*** Extracted information ***
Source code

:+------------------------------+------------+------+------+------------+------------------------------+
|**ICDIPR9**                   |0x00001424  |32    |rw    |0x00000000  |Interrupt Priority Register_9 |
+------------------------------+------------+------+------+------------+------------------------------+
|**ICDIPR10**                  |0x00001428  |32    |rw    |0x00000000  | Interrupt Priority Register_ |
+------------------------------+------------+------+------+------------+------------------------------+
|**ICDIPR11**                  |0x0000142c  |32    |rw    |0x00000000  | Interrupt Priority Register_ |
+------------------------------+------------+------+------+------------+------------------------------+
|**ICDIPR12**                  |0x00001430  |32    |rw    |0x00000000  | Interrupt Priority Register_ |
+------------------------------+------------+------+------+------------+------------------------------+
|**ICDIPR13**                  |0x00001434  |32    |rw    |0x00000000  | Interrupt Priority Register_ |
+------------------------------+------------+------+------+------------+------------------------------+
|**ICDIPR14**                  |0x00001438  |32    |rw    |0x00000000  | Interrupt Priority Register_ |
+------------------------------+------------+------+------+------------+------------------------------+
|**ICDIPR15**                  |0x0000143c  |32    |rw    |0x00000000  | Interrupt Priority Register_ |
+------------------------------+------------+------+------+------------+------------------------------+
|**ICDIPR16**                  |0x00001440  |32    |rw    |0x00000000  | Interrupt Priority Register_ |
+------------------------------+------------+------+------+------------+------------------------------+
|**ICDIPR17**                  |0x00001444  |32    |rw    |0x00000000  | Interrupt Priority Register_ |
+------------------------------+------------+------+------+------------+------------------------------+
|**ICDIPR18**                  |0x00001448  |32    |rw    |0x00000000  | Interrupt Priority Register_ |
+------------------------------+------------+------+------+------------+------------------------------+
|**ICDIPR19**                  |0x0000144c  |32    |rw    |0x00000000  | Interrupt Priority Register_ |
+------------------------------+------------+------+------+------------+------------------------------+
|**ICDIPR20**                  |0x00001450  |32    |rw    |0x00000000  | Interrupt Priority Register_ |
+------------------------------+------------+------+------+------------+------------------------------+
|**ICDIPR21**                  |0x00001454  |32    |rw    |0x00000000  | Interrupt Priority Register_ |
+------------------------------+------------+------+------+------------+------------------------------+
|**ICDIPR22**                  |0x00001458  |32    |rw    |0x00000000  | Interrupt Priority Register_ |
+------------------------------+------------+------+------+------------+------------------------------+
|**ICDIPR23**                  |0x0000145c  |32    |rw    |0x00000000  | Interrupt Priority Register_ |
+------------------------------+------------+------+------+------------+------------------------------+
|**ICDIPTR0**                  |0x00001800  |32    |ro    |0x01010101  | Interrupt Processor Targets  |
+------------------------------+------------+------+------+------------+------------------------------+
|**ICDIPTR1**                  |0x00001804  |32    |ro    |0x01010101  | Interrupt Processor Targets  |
*** End of Extracted information ***
*** Extracted information ***
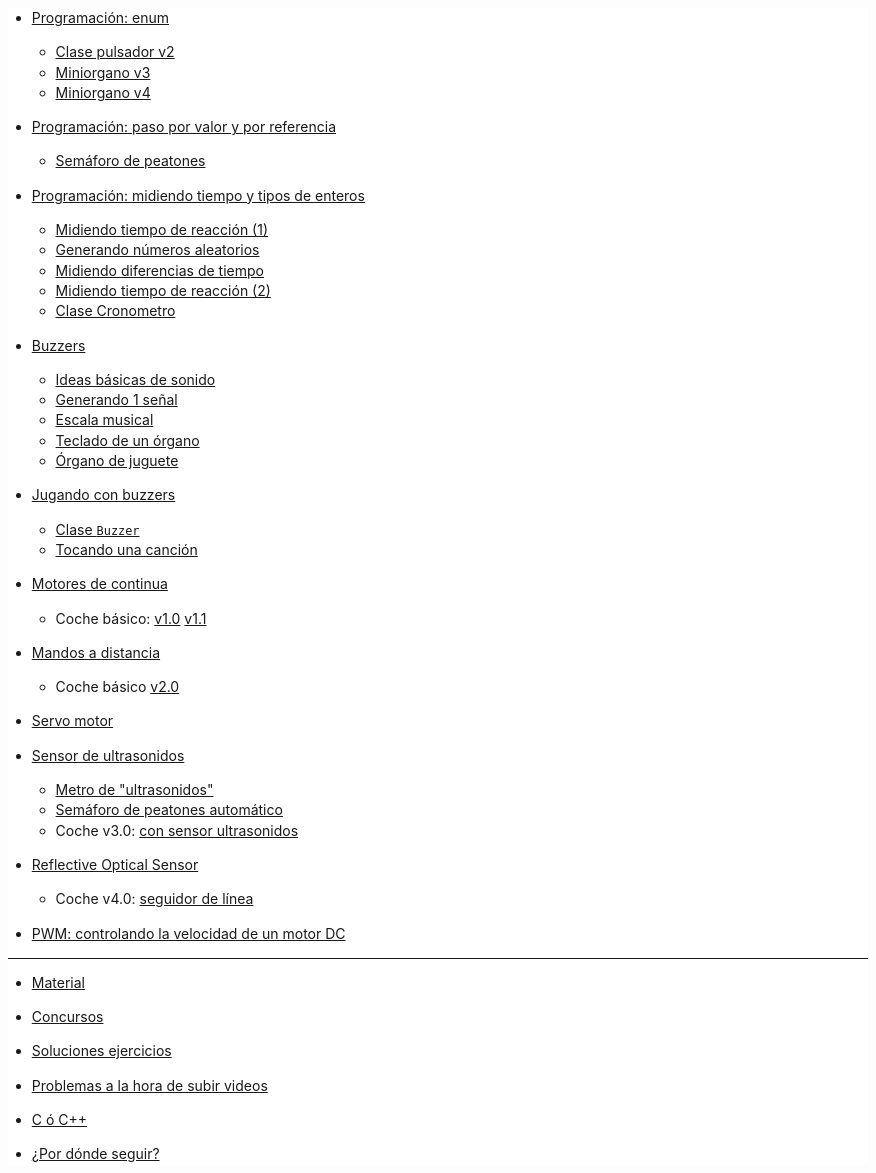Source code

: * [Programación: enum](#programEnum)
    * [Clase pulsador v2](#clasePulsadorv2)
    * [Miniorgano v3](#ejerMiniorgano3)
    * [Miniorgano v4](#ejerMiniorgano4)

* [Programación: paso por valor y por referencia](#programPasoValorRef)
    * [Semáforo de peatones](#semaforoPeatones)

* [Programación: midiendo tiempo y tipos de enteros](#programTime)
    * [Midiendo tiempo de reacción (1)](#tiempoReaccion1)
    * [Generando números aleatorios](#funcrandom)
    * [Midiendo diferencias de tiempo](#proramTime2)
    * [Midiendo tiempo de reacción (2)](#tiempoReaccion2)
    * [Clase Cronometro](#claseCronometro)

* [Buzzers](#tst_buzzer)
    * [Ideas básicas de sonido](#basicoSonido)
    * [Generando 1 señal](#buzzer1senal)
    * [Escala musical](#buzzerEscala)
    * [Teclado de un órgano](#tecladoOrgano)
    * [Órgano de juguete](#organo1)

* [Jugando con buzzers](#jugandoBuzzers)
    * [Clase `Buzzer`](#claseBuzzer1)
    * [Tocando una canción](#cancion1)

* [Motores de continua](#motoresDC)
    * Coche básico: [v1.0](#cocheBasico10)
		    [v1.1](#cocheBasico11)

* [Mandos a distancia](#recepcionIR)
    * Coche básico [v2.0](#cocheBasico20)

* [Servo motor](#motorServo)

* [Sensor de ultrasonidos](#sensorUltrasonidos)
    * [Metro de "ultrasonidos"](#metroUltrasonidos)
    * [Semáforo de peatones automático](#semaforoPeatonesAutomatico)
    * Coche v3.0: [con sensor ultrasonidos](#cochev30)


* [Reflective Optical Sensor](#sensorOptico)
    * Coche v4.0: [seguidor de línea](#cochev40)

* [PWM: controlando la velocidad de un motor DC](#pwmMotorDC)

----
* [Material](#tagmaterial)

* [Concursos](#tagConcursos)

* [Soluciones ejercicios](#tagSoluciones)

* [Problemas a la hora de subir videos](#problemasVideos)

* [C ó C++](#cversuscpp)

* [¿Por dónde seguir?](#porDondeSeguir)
*** End of Extracted information ***
■ Work required
Reproduce only the lines above, starting at the line with "[C ó C++](#cversuscpp)" and ending at the line with "[¿Por dónde seguir?](#porDondeSeguir)", exactly as written.

■ Written response
* [C ó C++](#cversuscpp)

* [¿Por dónde seguir?](#porDondeSeguir)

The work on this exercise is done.